Rindsrouladen sind ein leckerer Klassiker. Und ich liebe das Gericht sehr, besonders die Soße ist für mich stets ein Highlight. Wenn man die typische Rindsroulade mal ein wenig variieren möchte, dann bietet sich diese Kräutervariante an.

Die Kräuterroulade ist eine leckere und schnelle Abwandlung des Klassikers der Rindsroulade. Sie bringt etwas frische in die bodenständige Küche und stellt eine leckere Ergänzung der Hausmannskost dar. 

 

Kräuterroulade

Die Zutaten für meine Kräuterroulade

Zubereitung Füllung für die Kräuterroulade: 

* eine Zwiebel 

* eine Knoblauchzehe 

* Thymian

* Majoran

* Dill 

* Kapern

* zwei Esslöffel Olivenöl 

* Bacon

Kräuterroulade

Die frischen Kräuter

Für die Füllung der Rindsrouladen ( vier Stück) wird eine Zwiebel, eine Knoblauchzehe, Thymian, Majoran und Dill klein geschnitten. Hinzu kommen Kapern und zwei Esslöffel Olivenöl. Dies wird nun püriert und als Füllung auf die Rindsroulade gestrichen. zusätzlich kommen noch zwei scheiben Bacon auf die Füllung. Die Rindsrouladen werden wie gewohnt gerollt und verschnürt.

 

Kräuterroulade

Die Rouladen werden jetzt von allen Seiten kräftig angebraten und dann in eine Auflaufform gelegt und mit Alufolie bedeckt. Diese Auflaufform kommt jetzt für 50 bis 60min bei 160°C in den Backofen. Wenn von der Füllung etwas übrig geblieben ist, kann diese später als eine Art Pesto oder Soße zur Roulade gegessen werden. Sehr gut dazu passt Ruccolasalat und Tomaten, Paprika und Zwiebeln aus dem Backofen.

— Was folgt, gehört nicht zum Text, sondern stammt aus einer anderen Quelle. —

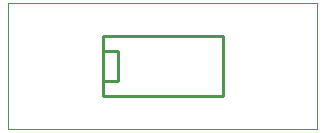
<source format=gto>
G04 (created by PCBNEW (2013-07-07 BZR 4022)-stable) date 7/10/2015 1:05:57 PM*
%MOIN*%
G04 Gerber Fmt 3.4, Leading zero omitted, Abs format*
%FSLAX34Y34*%
G01*
G70*
G90*
G04 APERTURE LIST*
%ADD10C,0.00590551*%
%ADD11C,0.00393701*%
%ADD12C,0.01*%
G04 APERTURE END LIST*
G54D10*
G54D11*
X84150Y-62950D02*
X84150Y-62900D01*
X84150Y-67100D02*
X84150Y-62950D01*
X73850Y-67100D02*
X84150Y-67100D01*
X73850Y-66950D02*
X73850Y-67100D01*
X73850Y-62900D02*
X73850Y-66950D01*
X84150Y-62900D02*
X73850Y-62900D01*
G54D12*
X77000Y-64500D02*
X77500Y-64500D01*
X77500Y-64500D02*
X77500Y-65500D01*
X77500Y-65500D02*
X77000Y-65500D01*
X77000Y-64000D02*
X81000Y-64000D01*
X81000Y-64000D02*
X81000Y-66000D01*
X81000Y-66000D02*
X77000Y-66000D01*
X77000Y-66000D02*
X77000Y-64000D01*
M02*

</source>
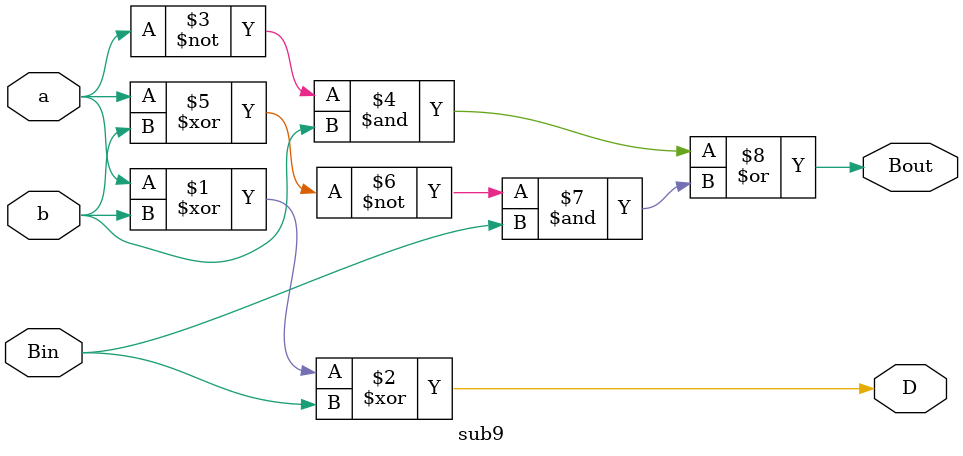
<source format=v>
module sub9 (input a, b, Bin, output D, Bout);
    assign D = a ^ b ^ Bin;
    assign Bout = (~a & b) | (~(a ^ b) & Bin);
endmodule
</source>
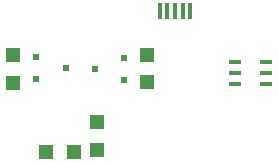
<source format=gbp>
G04*
G04 #@! TF.GenerationSoftware,Altium Limited,Altium Designer,25.5.2 (35)*
G04*
G04 Layer_Color=128*
%FSLAX23Y23*%
%MOIN*%
G70*
G04*
G04 #@! TF.SameCoordinates,10694D88-6559-4D2D-811B-EC1DD4263B2B*
G04*
G04*
G04 #@! TF.FilePolarity,Positive*
G04*
G01*
G75*
%ADD20R,0.045X0.045*%
%ADD21R,0.045X0.045*%
%ADD102R,0.016X0.053*%
%ADD103R,0.043X0.018*%
%ADD104R,0.024X0.022*%
D20*
X3044Y3080D02*
D03*
X3136D02*
D03*
D21*
X3215Y3181D02*
D03*
Y3089D02*
D03*
X3380Y3314D02*
D03*
Y3406D02*
D03*
X2935Y3403D02*
D03*
Y3310D02*
D03*
D102*
X3525Y3550D02*
D03*
X3499D02*
D03*
X3474D02*
D03*
X3448D02*
D03*
X3423D02*
D03*
D103*
X3674Y3345D02*
D03*
X3776Y3308D02*
D03*
Y3345D02*
D03*
Y3382D02*
D03*
X3674D02*
D03*
Y3308D02*
D03*
D104*
X3305Y3395D02*
D03*
Y3320D02*
D03*
X3207Y3358D02*
D03*
X3011Y3323D02*
D03*
Y3397D02*
D03*
X3109Y3360D02*
D03*
M02*

</source>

Als Beilage zur Kräuterroulade könnt ihr entweder ganz klassisch Salzkartoffeln, Kartoffelbrei oder auch Kartoffelrösti machen. Oder wenn es leicht und frisch sein soll, dann passt ein bunter und frischer Salat wunderbar zur Kräuterroulade. Zum Beispiel der Schwäbische Kartoffelsalat wäre eine leckere Ergänzung zur Kräuterroulade. Ich bin mir sicher, dass sie Euch gut schmecken wird. Ich war auf alle Fälle begeistert und werde das Rezept selbst noch ein oder zwei mal nach kochen.

Lasst Euch die Kräuterroulade gut schmecken!